- Assignment
This calls for a verbatim copy of all the data, with no images carried over.

- Data extract
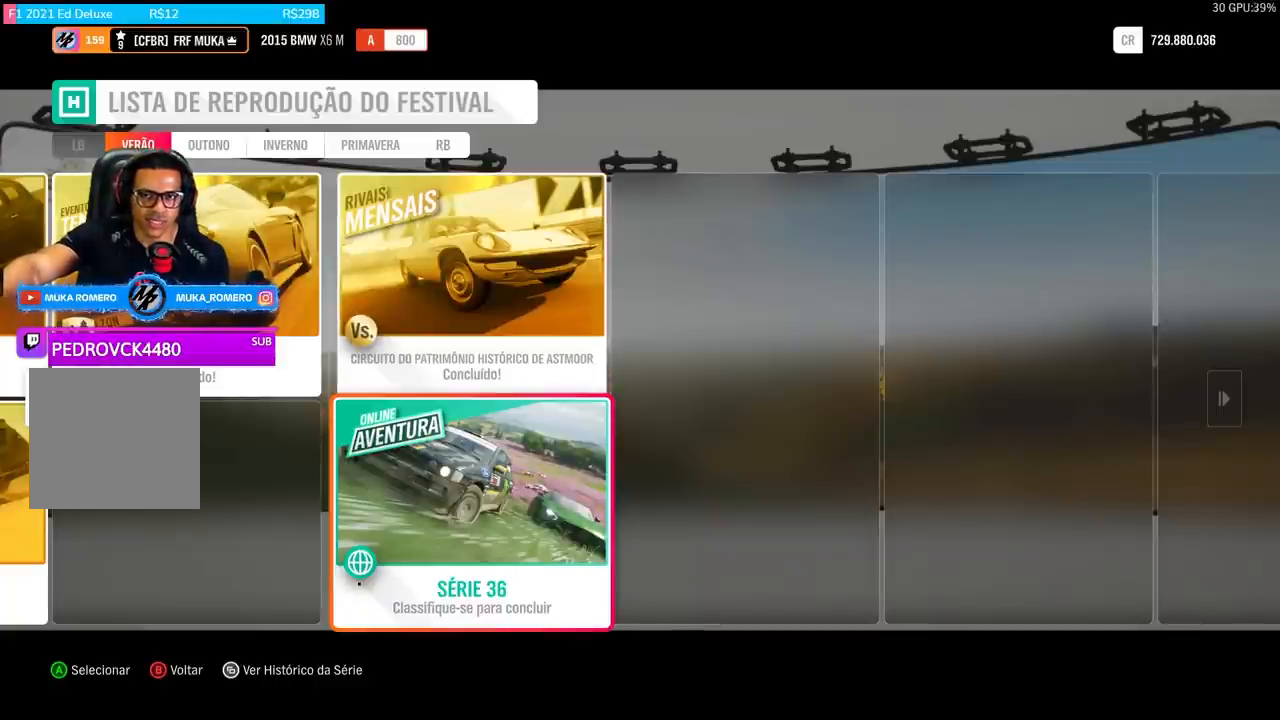
{"buttons": ["B"], "left_stick": "center", "right_stick": "center", "events": [[434, "B", "down"]]}
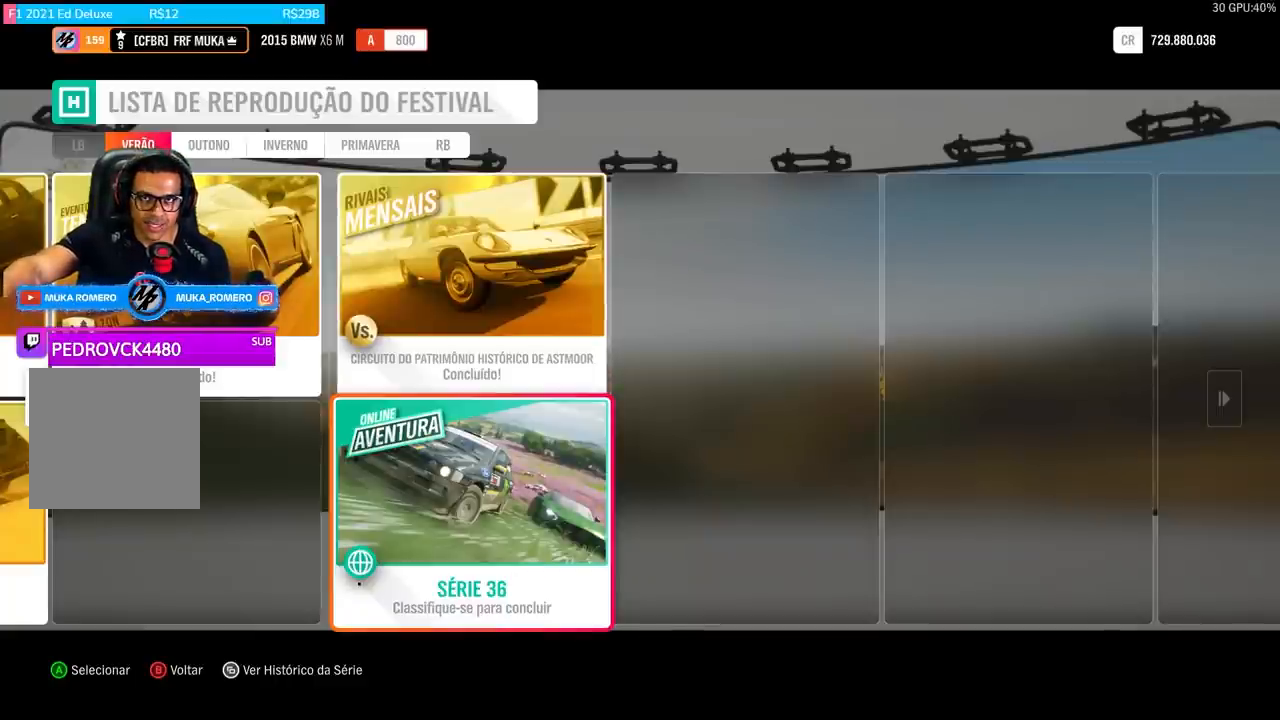
{"buttons": [], "left_stick": "center", "right_stick": "center", "events": [[67, "B", "up"]]}
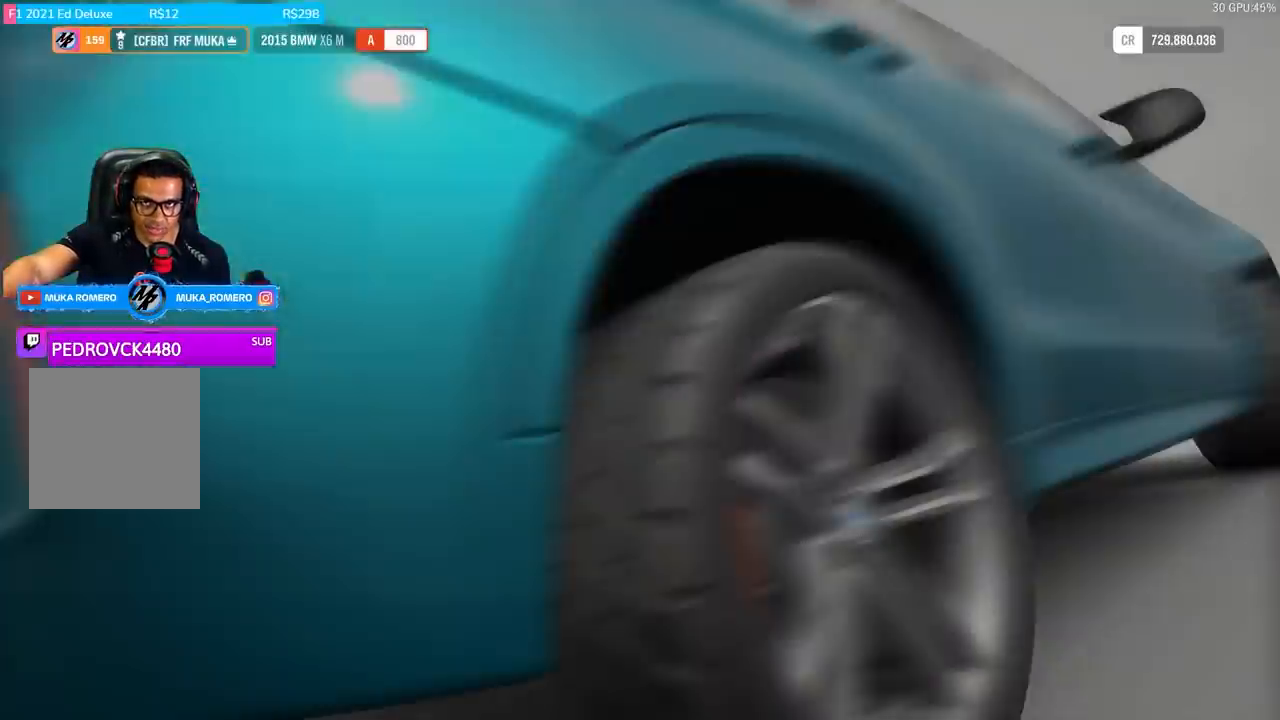
{"buttons": [], "left_stick": "center", "right_stick": "center", "events": []}
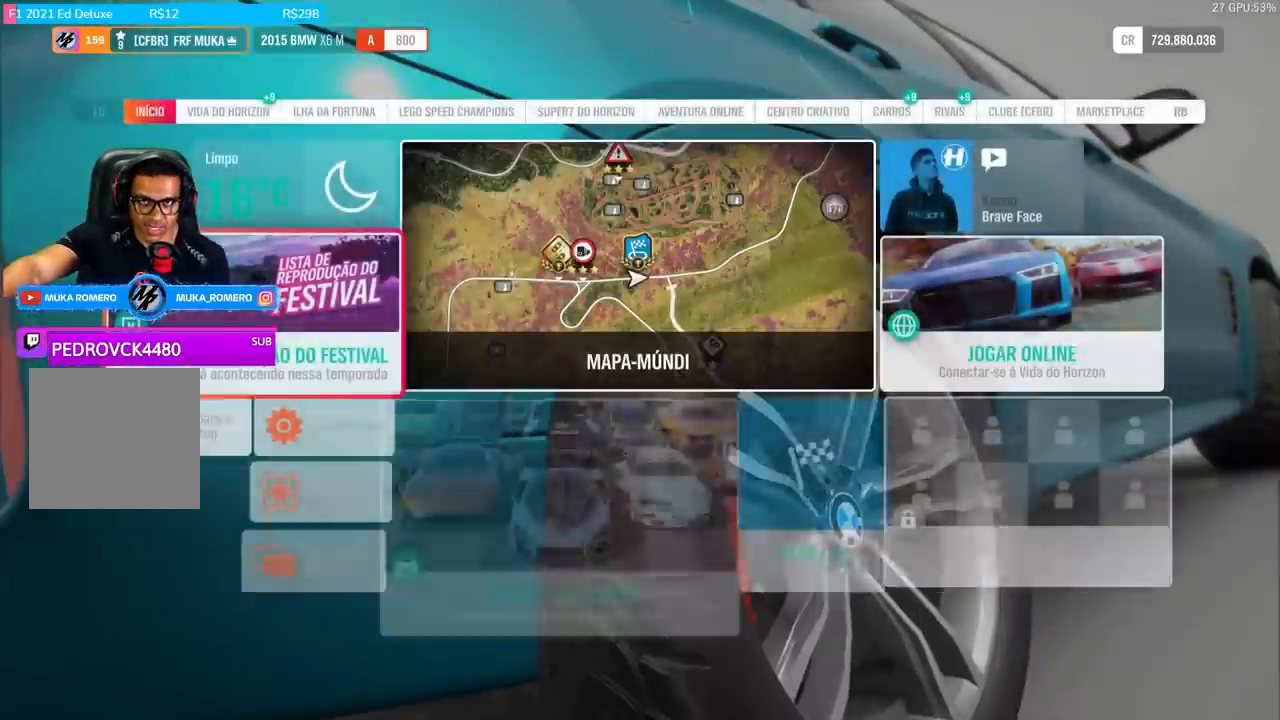
{"buttons": [], "left_stick": "center", "right_stick": "center", "events": []}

- Result of this exercise
{"buttons": ["B"], "left_stick": "center", "right_stick": "center", "events": [[434, "B", "down"]]}
{"buttons": [], "left_stick": "center", "right_stick": "center", "events": [[67, "B", "up"]]}
{"buttons": [], "left_stick": "center", "right_stick": "center", "events": []}
{"buttons": [], "left_stick": "center", "right_stick": "center", "events": []}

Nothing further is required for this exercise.